## [Text]
# Choose 1 Competition within 300 miles of Charlotte, NC



## 3 Olives (Jan 29, 2011)

Where would you go? We cancelled family vacations when my daughter started college several years ago. Now she and her brother are both in college and my youngest son starts college in 2 years.
My Wife is happy to just get out of the house. What competition 300 miles from Charlotte would you attend in 2011?


----------



## Greg Rempe (Jan 31, 2011)

Big Pig Jig?


----------



## swampsauce (Jan 31, 2011)

To cook or attend?
cook, North Augusta SC
attend, The BBQ festival in Lexington NC
AND this opinion is only worth what you paid for it!!!


----------



## 3 Olives (Jan 31, 2011)

swampsauce said:
			
		

> To cook or attend?
> cook, North Augusta SC
> attend, The BBQ festival in Lexington NC
> AND this opinion is only worth what you paid for it!!!



I'll be attending.


----------



## Gary1 (Feb 3, 2011)

Cooker:   Check out www.bikerbluesbbqrally.com


----------



## Larry D. (Feb 17, 2011)

I've always enjoyed the Blue Ridge BBQ Festival in Tryon: http://www.blueridgebbqfestival.com/

The Lexington festival is not really a competition, more like a street fair.  CAVEAT: I've only been to the Lexington festival once, about 5 years ago, it may be different now. (The fact that I live 20 minutes away, and don't go, may tell you something.)

## [What needs to be done]
In the barbecue thread, which festival in Tryon does Larry D. say he has always enjoyed?

[Recorded data]
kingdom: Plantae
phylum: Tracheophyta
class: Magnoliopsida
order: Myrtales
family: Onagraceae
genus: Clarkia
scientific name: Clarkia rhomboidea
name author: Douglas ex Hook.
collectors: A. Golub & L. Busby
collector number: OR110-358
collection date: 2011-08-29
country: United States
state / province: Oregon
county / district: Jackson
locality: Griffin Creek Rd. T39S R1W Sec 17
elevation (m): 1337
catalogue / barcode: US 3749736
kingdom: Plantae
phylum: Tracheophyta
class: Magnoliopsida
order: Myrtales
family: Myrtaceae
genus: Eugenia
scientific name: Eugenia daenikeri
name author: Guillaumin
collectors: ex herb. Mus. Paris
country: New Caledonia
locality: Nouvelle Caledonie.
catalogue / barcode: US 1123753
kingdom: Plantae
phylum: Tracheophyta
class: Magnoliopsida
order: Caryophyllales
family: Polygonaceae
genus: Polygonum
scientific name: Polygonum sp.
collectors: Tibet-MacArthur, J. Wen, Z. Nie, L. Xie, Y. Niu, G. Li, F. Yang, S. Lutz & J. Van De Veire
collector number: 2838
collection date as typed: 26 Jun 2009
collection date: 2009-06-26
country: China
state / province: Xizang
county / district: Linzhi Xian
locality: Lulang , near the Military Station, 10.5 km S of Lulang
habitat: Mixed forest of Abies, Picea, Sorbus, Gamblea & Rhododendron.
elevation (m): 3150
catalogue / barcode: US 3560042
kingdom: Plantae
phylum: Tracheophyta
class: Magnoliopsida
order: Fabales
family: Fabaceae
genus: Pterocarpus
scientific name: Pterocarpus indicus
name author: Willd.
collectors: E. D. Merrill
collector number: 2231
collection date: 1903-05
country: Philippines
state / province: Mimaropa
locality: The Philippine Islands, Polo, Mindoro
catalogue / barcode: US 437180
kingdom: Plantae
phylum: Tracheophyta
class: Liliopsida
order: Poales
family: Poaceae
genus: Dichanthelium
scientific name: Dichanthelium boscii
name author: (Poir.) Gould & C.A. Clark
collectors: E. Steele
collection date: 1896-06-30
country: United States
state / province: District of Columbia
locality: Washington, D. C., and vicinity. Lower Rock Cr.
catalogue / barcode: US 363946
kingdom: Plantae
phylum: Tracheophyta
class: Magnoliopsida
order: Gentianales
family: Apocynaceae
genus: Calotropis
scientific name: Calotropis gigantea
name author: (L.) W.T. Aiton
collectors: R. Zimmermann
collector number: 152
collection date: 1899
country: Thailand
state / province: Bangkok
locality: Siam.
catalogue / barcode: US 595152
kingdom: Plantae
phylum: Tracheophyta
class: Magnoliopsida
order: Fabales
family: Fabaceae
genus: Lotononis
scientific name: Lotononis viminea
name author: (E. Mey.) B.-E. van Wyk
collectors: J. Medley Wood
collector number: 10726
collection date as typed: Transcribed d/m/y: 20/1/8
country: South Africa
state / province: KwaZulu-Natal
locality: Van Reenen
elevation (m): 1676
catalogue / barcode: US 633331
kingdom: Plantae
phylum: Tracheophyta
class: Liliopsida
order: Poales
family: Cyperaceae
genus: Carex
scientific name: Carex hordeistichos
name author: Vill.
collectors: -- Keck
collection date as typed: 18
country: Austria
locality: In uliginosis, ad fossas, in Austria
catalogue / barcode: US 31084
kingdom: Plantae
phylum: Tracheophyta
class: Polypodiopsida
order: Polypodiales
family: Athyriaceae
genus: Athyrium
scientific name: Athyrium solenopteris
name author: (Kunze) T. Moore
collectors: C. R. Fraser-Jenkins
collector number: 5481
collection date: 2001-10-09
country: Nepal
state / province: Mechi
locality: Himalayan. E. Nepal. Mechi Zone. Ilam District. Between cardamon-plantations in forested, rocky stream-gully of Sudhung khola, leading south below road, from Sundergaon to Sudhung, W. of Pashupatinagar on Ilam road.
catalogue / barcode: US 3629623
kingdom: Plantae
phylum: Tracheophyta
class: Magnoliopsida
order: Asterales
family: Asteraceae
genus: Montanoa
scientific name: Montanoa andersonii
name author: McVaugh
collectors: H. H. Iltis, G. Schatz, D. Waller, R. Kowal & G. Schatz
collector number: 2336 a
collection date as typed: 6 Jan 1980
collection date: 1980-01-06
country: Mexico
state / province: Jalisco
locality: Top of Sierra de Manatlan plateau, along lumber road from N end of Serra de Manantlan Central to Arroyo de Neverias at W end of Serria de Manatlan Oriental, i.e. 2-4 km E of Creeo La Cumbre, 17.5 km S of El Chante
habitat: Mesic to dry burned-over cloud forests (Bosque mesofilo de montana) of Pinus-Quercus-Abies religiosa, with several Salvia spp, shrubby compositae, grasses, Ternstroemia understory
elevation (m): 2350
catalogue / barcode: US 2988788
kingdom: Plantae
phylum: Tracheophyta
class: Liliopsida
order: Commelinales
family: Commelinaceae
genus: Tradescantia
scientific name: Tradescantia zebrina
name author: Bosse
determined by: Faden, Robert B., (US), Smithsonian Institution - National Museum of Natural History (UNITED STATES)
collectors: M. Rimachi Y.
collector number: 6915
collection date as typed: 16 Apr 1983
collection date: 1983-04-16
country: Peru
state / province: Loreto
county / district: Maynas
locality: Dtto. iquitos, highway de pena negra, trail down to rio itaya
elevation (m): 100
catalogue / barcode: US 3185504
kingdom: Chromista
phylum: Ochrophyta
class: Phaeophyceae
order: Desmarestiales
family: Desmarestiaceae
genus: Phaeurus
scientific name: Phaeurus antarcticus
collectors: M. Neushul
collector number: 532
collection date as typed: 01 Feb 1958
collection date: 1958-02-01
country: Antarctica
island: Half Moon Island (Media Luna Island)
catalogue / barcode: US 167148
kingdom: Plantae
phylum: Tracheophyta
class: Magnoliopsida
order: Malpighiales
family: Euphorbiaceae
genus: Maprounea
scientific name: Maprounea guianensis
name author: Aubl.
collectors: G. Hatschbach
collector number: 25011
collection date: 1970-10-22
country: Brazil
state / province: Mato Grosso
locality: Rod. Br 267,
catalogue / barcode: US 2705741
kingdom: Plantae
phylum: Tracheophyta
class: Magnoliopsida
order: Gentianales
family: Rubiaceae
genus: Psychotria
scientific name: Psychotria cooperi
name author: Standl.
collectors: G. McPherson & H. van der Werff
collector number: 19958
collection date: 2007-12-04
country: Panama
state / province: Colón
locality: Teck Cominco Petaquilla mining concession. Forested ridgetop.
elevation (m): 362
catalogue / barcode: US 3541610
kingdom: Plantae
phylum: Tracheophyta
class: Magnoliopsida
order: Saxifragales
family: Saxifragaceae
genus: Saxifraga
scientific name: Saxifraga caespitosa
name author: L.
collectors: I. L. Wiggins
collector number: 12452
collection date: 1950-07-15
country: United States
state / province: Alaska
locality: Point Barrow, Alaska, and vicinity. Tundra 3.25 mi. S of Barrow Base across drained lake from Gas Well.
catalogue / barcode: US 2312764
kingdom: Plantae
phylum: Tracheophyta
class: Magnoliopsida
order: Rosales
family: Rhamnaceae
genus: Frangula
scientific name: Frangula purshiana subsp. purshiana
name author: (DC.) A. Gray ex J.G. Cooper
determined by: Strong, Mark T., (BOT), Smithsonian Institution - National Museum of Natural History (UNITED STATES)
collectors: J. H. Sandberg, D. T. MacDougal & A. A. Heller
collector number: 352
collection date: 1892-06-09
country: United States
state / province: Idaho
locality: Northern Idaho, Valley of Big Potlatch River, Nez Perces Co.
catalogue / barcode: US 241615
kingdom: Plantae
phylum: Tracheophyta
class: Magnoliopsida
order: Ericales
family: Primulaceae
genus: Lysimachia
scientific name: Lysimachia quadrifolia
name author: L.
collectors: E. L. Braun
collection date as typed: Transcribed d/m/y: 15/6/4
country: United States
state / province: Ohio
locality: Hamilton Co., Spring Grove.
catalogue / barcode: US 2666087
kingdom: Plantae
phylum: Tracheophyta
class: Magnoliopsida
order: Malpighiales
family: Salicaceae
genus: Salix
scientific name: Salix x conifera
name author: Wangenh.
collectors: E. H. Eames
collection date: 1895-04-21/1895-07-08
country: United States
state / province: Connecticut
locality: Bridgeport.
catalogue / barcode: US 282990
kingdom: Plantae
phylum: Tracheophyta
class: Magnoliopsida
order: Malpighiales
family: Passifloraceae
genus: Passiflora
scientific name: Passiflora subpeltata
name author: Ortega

## [Complete response]
The Blue Ridge BBQ Festival